L’idiot du palais, Bruno Deniel-Laurent
L’idiot du palais, août 2014, 140 pages, 16 €
Ecrivain(s): Bruno Deniel-Laurent Edition: La Table Ronde
Ce court roman traite de façon crue des rapports de force entre les nantis et ceux qui n’ont rien.
Certes la toute-puissance de l’argent n’est pas spécifique de notre époque, mais l’auteur nous introduit dans ces kystes modernes d’omnipotence qui ont tendance à s’incruster un peu partout, à se généraliser, à se mondialiser par-delà toute forme de frontière.
En l’occurrence, on dénonce ici, en usant évidemment du filtre fictionnel, l’installation en toute légalité, en France par exemple, de nababs venus d’ailleurs, qui rachètent de luxueux hôtels particuliers où ils entretiennent en permanence, pour les y accueillir dignement lors de leurs séjours plus ou moins brefs dans l’hexagone, un régiment de domestiques recrutés aux quatre coins du monde, sur lesquels règnent en maîtres absolus les régisseurs de ces maisons, closes aux regards et aux intrusions, dont l’auteur décrit les rouages d’une organisation et d’une vie quotidienne échappant aux lois de la République.
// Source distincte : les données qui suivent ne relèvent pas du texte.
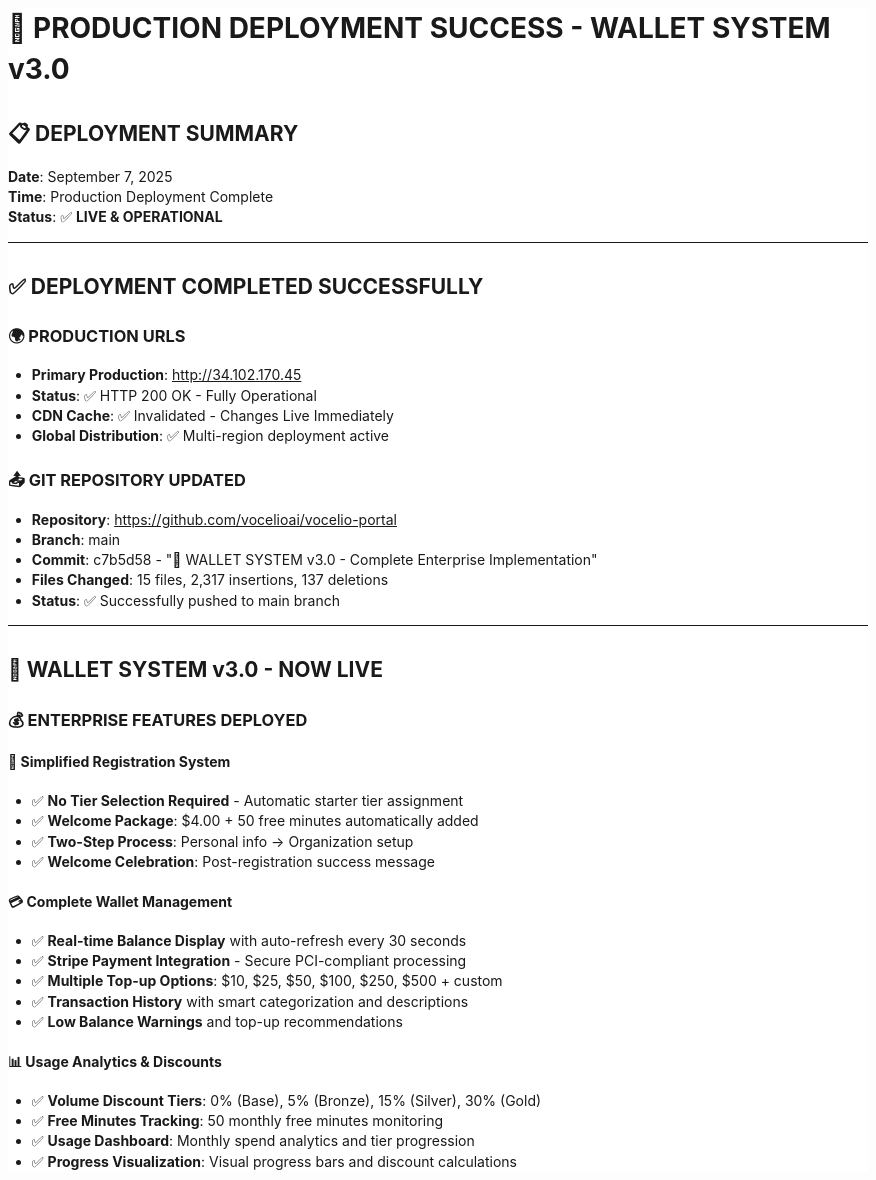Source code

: # 🚀 **PRODUCTION DEPLOYMENT SUCCESS - WALLET SYSTEM v3.0**

## 📋 **DEPLOYMENT SUMMARY**

**Date**: September 7, 2025  
**Time**: Production Deployment Complete  
**Status**: ✅ **LIVE & OPERATIONAL**

---

## ✅ **DEPLOYMENT COMPLETED SUCCESSFULLY**

### **🌍 PRODUCTION URLS**
- **Primary Production**: http://34.102.170.45
- **Status**: ✅ HTTP 200 OK - Fully Operational
- **CDN Cache**: ✅ Invalidated - Changes Live Immediately
- **Global Distribution**: ✅ Multi-region deployment active

### **📤 GIT REPOSITORY UPDATED**
- **Repository**: https://github.com/vocelioai/vocelio-portal
- **Branch**: main
- **Commit**: c7b5d58 - "🚀 WALLET SYSTEM v3.0 - Complete Enterprise Implementation"
- **Files Changed**: 15 files, 2,317 insertions, 137 deletions
- **Status**: ✅ Successfully pushed to main branch

---

## 🎯 **WALLET SYSTEM v3.0 - NOW LIVE**

### **💰 ENTERPRISE FEATURES DEPLOYED**

#### **🎁 Simplified Registration System**
- ✅ **No Tier Selection Required** - Automatic starter tier assignment
- ✅ **Welcome Package**: $4.00 + 50 free minutes automatically added
- ✅ **Two-Step Process**: Personal info → Organization setup
- ✅ **Welcome Celebration**: Post-registration success message

#### **💳 Complete Wallet Management**
- ✅ **Real-time Balance Display** with auto-refresh every 30 seconds
- ✅ **Stripe Payment Integration** - Secure PCI-compliant processing
- ✅ **Multiple Top-up Options**: $10, $25, $50, $100, $250, $500 + custom
- ✅ **Transaction History** with smart categorization and descriptions
- ✅ **Low Balance Warnings** and top-up recommendations

#### **📊 Usage Analytics & Discounts**
- ✅ **Volume Discount Tiers**: 0% (Base), 5% (Bronze), 15% (Silver), 30% (Gold)
- ✅ **Free Minutes Tracking**: 50 monthly free minutes monitoring
- ✅ **Usage Dashboard**: Monthly spend analytics and tier progression
- ✅ **Progress Visualization**: Visual progress bars and discount calculations
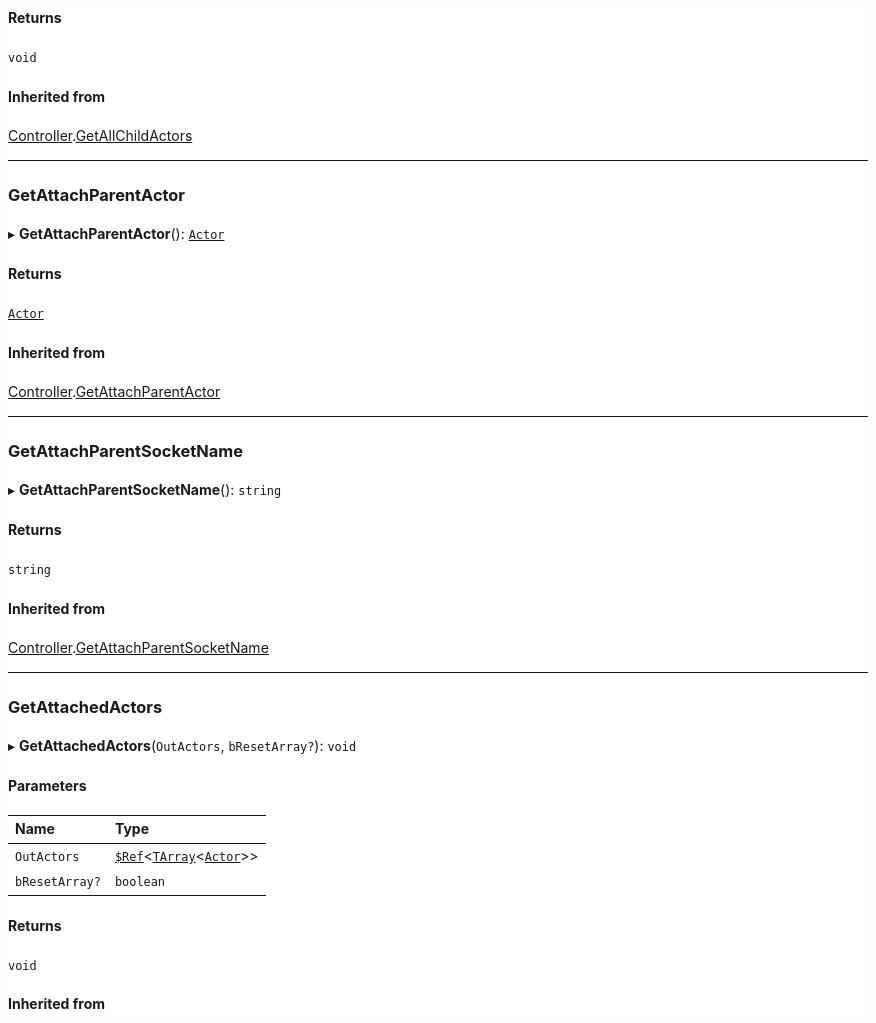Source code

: #### Returns

`void`

#### Inherited from

[Controller](ue_ue.Controller.md).[GetAllChildActors](ue_ue.Controller.md#getallchildactors)

___

### GetAttachParentActor

▸ **GetAttachParentActor**(): [`Actor`](ue_ue.Actor.md)

#### Returns

[`Actor`](ue_ue.Actor.md)

#### Inherited from

[Controller](ue_ue.Controller.md).[GetAttachParentActor](ue_ue.Controller.md#getattachparentactor)

___

### GetAttachParentSocketName

▸ **GetAttachParentSocketName**(): `string`

#### Returns

`string`

#### Inherited from

[Controller](ue_ue.Controller.md).[GetAttachParentSocketName](ue_ue.Controller.md#getattachparentsocketname)

___

### GetAttachedActors

▸ **GetAttachedActors**(`OutActors`, `bResetArray?`): `void`

#### Parameters

| Name | Type |
| :------ | :------ |
| `OutActors` | [`$Ref`](../interfaces/puerts._Ref.md)<[`TArray`](../interfaces/ue_puerts.TArray.md)<[`Actor`](ue_ue.Actor.md)\>\> |
| `bResetArray?` | `boolean` |

#### Returns

`void`

#### Inherited from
C’est dans cet univers impitoyable que pénètre un jour, au hasard de sa quête d’emploi, le jeune Dušan, fils d’immigrés serbes. On fait immédiatement comprendre à Dušan que la seule règle en vigueur est la soumission silencieuse, le secret, la prompte obéissance aveugle aux décisions, leurs tenants et aboutissants fussent-ils les plus incompréhensibles, des intendants, et aux caprices en tous genres des souverains eux-mêmes lorsqu’ils sont présents.
C’est ainsi que Dušan se retrouve un soir chargé par le factotum du Prince, venu assouvir quelques-uns de ses vices à Paris, de recruter parmi les péripatéticiennes parisiennes nocturnes une jeune fille répondant à des critères très précis, pour effectuer auprès de Sa Majesté un service de nuit très particulier.
« Son Altesse vous demande de bien vouloir apporter votre contribution à une petite mission. Voilà, il aimerait, cette nuit, aider une jeune fille en difficulté, lui apporter pour quelques heures un répit dans sa précaire existence, et faire montre de générosité. Aussi je vous demande de bien vouloir guider M. Saïd Saad vers les endroits où sont concentrées ces pauvres personnes… »
On devine la délectation turpide avec laquelle sont prononcés ces propos si policés…
C’est le début des ennuis pour Dušan, qui jusqu’à ce jour fatidique, s’était efforcé d’accomplir dans l’ombre et l’anonymat des étages inférieurs des fonctions kafkaïennes dont la rémunération lui paraissait absolument satisfaisante.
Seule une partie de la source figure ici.